12VAC30-50 Amount, Duration, and Scope of Medical and Remedial Care Services  

  • REGULATIONS
    Vol. 33 Iss. 9 - December 26, 2016

    TITLE 12. HEALTH
    DEPARTMENT OF MEDICAL ASSISTANCE SERVICES
    Chapter 50
    Emergency Regulation

    Title of Regulation: 12VAC30-50. Amount, Duration, and Scope of Medical and Remedial Care Services (amending 12VAC30-50-220).

    Statutory Authority: § 32.1-325 of the Code of Virginia; 42 USC §1396 et seq.

    Effective Dates: December 6, 2016, through June 5, 2018.

    Agency Contact: Emily McClellan, Regulatory Supervisor, Department of Medical Assistance Services, Policy Division, 600 East Broad Street, Suite 1300, Richmond, VA 23219, telephone (804) 371-4300, FAX (804) 786-1680, or email emily.mcclellan@dmas.virginia.gov.

    Preamble:

    Section 2.2-4011 of the Code of Virginia states that agencies may adopt emergency regulations in situations in which Virginia statutory law or the appropriation act or federal law or federal regulation requires that a regulation be effective in 280 days or less from its enactment, and the regulation is not exempt under the provisions of § 2.2-4006 A 4 of the Code of Virginia. Item 306 OOOO of Chapter 780 of the 2016 Acts of Assembly, the 2016 Appropriation Act, directs the Department of Medical Assistance Services (DMAS) to cover low-dose computed tomography lung cancer screenings for high-risk adults. The amendments conform the regulation to this requirement.

    12VAC30-50-220. Other diagnostic Diagnostic, screening, preventive, and rehabilitative services, i.e., other than those provided elsewhere in this plan.

    A. Diagnostic services are provided but only when necessary to confirm a diagnosis.

    B. Screening services.

    1. Screening mammograms for the female recipient population aged 35 and over shall be covered, consistent with the guidelines published by the American Cancer Society.

    2. Screening PSA (prostate specific antigen) and the related DRE (digital rectal examination) for males shall be covered, consistent with the guidelines published by the American Cancer Society.

    3. Screening Pap smears shall be covered annually for females, consistent with the guidelines published by the American Cancer Society.

    4. Screening services for colorectal cancer, specifically screening with an annual fecal occult blood test, flexible sigmoidoscopy or colonoscopy, or in appropriate circumstances radiologic imaging, in accordance with the most recently published recommendations established by the American College of Gastroenterology, in consultation with the American Cancer Society, for the ages, family histories, and frequencies referenced in such recommendations.

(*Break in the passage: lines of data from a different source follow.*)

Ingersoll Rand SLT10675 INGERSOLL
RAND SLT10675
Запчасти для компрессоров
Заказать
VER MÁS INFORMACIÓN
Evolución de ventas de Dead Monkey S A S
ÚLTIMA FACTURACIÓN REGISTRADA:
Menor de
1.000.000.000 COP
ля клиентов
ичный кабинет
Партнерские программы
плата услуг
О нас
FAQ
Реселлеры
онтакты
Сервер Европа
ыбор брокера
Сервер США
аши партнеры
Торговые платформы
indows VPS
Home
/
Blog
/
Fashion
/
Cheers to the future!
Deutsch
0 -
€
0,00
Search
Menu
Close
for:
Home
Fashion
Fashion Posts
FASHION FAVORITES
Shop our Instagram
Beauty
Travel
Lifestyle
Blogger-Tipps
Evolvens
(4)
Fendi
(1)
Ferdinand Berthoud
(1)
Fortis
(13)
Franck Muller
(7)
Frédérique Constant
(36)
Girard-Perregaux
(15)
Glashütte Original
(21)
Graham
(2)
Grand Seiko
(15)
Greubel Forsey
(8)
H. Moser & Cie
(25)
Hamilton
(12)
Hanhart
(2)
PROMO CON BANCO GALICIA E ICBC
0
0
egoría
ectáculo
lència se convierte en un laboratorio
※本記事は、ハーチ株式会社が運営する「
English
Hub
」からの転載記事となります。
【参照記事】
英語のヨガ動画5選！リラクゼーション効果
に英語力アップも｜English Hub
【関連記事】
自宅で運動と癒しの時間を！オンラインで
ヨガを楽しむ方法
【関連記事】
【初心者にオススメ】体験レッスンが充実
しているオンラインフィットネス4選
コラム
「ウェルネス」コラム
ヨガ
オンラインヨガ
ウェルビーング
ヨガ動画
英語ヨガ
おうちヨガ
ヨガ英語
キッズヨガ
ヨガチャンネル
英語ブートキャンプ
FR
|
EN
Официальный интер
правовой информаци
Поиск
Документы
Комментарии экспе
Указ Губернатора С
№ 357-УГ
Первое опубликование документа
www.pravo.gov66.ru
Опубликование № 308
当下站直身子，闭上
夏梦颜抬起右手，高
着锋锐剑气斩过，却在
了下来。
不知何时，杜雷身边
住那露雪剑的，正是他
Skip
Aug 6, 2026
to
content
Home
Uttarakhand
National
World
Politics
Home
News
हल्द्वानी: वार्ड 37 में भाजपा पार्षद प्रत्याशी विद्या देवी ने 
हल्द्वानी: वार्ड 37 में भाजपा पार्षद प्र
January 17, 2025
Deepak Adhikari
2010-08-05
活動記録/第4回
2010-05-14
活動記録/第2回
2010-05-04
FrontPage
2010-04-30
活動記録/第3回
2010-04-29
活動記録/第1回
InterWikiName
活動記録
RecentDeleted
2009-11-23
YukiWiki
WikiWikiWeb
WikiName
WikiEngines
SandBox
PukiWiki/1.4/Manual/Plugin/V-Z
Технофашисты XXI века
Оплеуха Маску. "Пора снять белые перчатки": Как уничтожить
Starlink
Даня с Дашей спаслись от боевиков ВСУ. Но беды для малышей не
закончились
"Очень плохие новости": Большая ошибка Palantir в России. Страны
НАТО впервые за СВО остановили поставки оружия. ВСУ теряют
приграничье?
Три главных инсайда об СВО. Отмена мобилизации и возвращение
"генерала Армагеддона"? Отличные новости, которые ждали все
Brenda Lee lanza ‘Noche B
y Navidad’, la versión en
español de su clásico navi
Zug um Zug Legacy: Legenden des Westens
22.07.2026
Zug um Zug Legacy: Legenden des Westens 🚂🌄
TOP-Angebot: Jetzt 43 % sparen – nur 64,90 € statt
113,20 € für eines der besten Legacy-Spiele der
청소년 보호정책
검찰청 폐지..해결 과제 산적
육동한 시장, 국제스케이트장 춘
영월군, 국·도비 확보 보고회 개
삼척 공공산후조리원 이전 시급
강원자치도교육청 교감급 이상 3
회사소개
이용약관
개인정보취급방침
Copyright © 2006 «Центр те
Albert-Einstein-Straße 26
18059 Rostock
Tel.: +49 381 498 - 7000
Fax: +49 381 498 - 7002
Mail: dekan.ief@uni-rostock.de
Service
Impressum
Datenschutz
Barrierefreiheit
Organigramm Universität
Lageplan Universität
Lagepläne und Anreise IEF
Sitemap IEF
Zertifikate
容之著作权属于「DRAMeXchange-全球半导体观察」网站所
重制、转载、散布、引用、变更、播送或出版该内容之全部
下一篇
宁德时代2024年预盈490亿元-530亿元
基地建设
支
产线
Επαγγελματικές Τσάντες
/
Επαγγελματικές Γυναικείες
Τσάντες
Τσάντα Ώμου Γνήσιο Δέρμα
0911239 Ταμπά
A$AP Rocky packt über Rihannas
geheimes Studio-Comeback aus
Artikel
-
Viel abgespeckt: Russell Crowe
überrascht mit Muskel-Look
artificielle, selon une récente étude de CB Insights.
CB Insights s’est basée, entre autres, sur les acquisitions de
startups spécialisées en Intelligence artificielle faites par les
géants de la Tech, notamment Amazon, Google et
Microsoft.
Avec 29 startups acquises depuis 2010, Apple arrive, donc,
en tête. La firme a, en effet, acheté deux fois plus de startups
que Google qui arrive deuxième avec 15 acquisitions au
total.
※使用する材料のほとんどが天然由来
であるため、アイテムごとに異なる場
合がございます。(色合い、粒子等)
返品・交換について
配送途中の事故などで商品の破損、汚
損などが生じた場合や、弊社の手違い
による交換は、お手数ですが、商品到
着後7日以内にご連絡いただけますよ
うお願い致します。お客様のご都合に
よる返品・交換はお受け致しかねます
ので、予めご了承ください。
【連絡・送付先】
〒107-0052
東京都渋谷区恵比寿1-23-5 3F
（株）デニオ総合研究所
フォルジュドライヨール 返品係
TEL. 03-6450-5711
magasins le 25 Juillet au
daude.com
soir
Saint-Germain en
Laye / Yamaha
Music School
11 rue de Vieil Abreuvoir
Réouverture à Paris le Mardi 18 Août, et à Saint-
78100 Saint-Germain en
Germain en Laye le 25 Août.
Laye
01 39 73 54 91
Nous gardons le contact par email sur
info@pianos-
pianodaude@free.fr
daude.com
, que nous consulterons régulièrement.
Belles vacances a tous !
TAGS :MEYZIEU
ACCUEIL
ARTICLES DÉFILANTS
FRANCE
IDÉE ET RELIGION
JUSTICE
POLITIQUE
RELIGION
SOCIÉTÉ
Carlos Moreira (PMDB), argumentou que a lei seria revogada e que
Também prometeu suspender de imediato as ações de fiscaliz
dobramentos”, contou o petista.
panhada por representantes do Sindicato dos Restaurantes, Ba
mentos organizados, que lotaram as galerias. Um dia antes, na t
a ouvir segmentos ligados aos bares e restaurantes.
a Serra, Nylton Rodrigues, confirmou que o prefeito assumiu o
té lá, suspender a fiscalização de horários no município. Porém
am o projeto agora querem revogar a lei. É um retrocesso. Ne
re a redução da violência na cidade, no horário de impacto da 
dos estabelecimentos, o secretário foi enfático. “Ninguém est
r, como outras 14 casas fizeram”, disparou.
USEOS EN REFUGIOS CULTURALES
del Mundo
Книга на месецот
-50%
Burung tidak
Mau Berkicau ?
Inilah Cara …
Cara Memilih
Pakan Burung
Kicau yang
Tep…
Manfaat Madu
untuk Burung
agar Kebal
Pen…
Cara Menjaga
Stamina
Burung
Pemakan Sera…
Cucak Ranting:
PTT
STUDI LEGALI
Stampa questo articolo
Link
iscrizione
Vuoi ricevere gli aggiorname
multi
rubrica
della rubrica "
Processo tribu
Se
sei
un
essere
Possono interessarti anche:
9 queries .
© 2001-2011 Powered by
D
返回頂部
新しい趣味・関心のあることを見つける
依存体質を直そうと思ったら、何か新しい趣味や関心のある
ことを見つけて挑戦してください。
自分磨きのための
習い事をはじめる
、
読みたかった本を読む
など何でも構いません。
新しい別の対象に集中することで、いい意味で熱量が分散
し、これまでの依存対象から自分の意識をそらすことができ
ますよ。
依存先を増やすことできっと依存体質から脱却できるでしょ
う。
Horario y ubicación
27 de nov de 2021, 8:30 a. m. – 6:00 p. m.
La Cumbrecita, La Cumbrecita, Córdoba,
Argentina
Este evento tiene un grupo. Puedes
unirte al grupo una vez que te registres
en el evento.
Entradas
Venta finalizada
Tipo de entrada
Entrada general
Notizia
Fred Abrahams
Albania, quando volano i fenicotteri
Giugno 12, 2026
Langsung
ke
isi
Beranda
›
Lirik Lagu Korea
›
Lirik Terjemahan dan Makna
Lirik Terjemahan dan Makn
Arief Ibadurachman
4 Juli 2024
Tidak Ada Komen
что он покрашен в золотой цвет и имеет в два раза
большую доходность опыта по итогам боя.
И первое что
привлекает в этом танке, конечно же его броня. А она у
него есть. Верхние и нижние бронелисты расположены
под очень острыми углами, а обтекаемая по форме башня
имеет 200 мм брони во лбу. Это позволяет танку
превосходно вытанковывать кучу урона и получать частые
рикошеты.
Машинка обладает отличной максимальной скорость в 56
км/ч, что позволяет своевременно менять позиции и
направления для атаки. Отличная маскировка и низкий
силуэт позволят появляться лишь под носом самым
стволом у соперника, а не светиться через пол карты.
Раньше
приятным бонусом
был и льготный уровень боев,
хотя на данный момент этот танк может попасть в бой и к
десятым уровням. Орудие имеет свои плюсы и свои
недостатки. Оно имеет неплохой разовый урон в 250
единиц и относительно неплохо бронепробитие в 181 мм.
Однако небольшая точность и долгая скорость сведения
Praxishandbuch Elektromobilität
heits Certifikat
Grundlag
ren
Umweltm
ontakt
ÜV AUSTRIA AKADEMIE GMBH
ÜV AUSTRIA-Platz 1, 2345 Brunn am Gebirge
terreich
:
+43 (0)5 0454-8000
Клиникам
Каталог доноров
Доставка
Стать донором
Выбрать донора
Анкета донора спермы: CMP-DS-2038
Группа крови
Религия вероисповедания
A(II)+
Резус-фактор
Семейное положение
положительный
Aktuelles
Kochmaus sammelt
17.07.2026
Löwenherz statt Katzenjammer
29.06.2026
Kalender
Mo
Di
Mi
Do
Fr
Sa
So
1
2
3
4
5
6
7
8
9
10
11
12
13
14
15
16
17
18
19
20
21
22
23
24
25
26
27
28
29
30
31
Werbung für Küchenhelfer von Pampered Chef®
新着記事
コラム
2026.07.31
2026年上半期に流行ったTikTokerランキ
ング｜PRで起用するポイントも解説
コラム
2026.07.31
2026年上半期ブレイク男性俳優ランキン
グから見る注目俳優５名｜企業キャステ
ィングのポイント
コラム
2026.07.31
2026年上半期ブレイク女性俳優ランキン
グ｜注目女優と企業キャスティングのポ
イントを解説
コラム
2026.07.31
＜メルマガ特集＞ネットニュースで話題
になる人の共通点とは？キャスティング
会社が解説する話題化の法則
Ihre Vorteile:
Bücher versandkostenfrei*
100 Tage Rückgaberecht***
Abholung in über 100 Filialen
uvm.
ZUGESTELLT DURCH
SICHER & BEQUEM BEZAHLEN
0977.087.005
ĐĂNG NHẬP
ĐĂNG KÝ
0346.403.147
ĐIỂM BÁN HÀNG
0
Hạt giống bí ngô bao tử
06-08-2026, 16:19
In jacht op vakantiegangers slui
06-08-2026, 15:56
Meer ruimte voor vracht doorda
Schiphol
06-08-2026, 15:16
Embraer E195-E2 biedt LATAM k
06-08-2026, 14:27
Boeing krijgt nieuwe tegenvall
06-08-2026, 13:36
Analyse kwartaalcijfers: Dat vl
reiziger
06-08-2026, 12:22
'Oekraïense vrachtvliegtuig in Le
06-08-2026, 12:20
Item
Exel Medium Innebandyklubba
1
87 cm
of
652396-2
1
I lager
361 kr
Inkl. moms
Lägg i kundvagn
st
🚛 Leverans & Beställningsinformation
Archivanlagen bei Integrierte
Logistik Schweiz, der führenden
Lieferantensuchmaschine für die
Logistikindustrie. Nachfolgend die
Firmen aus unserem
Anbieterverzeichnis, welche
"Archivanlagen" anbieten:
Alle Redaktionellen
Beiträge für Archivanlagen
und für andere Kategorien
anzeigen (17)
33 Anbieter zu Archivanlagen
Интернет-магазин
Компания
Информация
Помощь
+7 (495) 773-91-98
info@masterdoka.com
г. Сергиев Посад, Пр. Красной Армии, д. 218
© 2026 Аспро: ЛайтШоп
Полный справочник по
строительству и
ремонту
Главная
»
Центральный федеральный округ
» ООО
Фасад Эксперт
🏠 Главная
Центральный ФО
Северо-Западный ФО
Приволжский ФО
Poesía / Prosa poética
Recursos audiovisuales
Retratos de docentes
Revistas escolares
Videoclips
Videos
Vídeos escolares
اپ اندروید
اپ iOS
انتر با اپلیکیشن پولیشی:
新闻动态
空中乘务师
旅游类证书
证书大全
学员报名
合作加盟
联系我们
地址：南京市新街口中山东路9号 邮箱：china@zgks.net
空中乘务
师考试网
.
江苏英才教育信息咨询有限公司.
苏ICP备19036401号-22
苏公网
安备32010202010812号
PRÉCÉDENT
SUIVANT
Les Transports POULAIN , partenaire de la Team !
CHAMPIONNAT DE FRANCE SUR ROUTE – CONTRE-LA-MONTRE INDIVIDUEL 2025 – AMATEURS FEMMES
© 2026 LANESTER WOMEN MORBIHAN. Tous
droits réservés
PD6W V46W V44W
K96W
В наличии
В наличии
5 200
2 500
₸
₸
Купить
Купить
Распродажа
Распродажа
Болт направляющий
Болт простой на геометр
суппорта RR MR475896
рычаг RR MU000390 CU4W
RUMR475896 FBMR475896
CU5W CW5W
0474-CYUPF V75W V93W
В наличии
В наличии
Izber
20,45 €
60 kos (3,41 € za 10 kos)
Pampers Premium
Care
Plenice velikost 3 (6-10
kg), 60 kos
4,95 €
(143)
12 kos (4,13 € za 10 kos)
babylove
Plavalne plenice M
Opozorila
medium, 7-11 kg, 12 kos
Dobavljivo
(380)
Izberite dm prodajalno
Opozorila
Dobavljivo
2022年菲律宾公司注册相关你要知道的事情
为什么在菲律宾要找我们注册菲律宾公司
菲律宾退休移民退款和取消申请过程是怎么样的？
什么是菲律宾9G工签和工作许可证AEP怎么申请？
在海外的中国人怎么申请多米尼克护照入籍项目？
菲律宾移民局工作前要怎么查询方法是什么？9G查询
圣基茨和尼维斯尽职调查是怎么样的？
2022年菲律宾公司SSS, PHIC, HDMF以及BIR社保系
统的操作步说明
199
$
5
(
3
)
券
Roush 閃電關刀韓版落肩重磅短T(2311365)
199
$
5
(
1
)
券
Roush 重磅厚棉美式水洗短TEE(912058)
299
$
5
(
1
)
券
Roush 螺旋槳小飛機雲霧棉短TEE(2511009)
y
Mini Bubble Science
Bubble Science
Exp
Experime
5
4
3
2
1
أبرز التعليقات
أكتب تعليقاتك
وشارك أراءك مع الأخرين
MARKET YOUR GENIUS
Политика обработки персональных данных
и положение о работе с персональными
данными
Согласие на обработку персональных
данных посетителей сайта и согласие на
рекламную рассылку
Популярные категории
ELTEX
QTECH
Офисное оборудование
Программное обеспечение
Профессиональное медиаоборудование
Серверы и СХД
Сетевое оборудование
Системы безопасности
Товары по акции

    5. Low-dose computed tomography lung cancer screening shall be covered annually for individuals between the ages of 55 years and 79 years who are current smokers, have quit smoking within the last 15 years, or have a history of smoking at least one pack of cigarettes per day for 30 or more years.

    C. Maternity length of stay and early discharge.

    1. If the mother and newborn, or the newborn alone, are discharged earlier than 48 hours after the day of delivery, DMAS will cover one early discharge follow-up visit as recommended by the physicians in accordance with and as indicated by the "Guidelines for Perinatal Care," 4th Edition, August 1997, as developed by the American Academy of Pediatrics and the American College of Obstetricians and Gynecologists. The mother and newborn, or the newborn alone if the mother has not been discharged, must meet the criteria for early discharge to be eligible for the early discharge follow-up visit. This early discharge follow-up visit does not affect or apply to any usual postpartum or well-baby care or any other covered care to which the mother or newborn is entitled; it is tied directly to an early discharge.

    2. The early discharge follow-up visit must be provided as directed by a physician. The physician may coordinate with the provider of his choice to provide the early discharge follow-up visit, within the following limitations. Qualified providers are those hospitals, physicians, nurse midwives, nurse practitioners, federally qualified health clinics, rural health clinics, and health departments' clinics that are enrolled as Medicaid providers and are qualified by the appropriate state authority for delivery of the service. The staff providing the follow-up visit, at a minimum, must be a registered nurse having training and experience in maternal and child health. The visit must be provided within 48 hours of discharge.

    VA.R. Doc. No. R17-4949; Filed December 6, 2016, 2:48 p.m.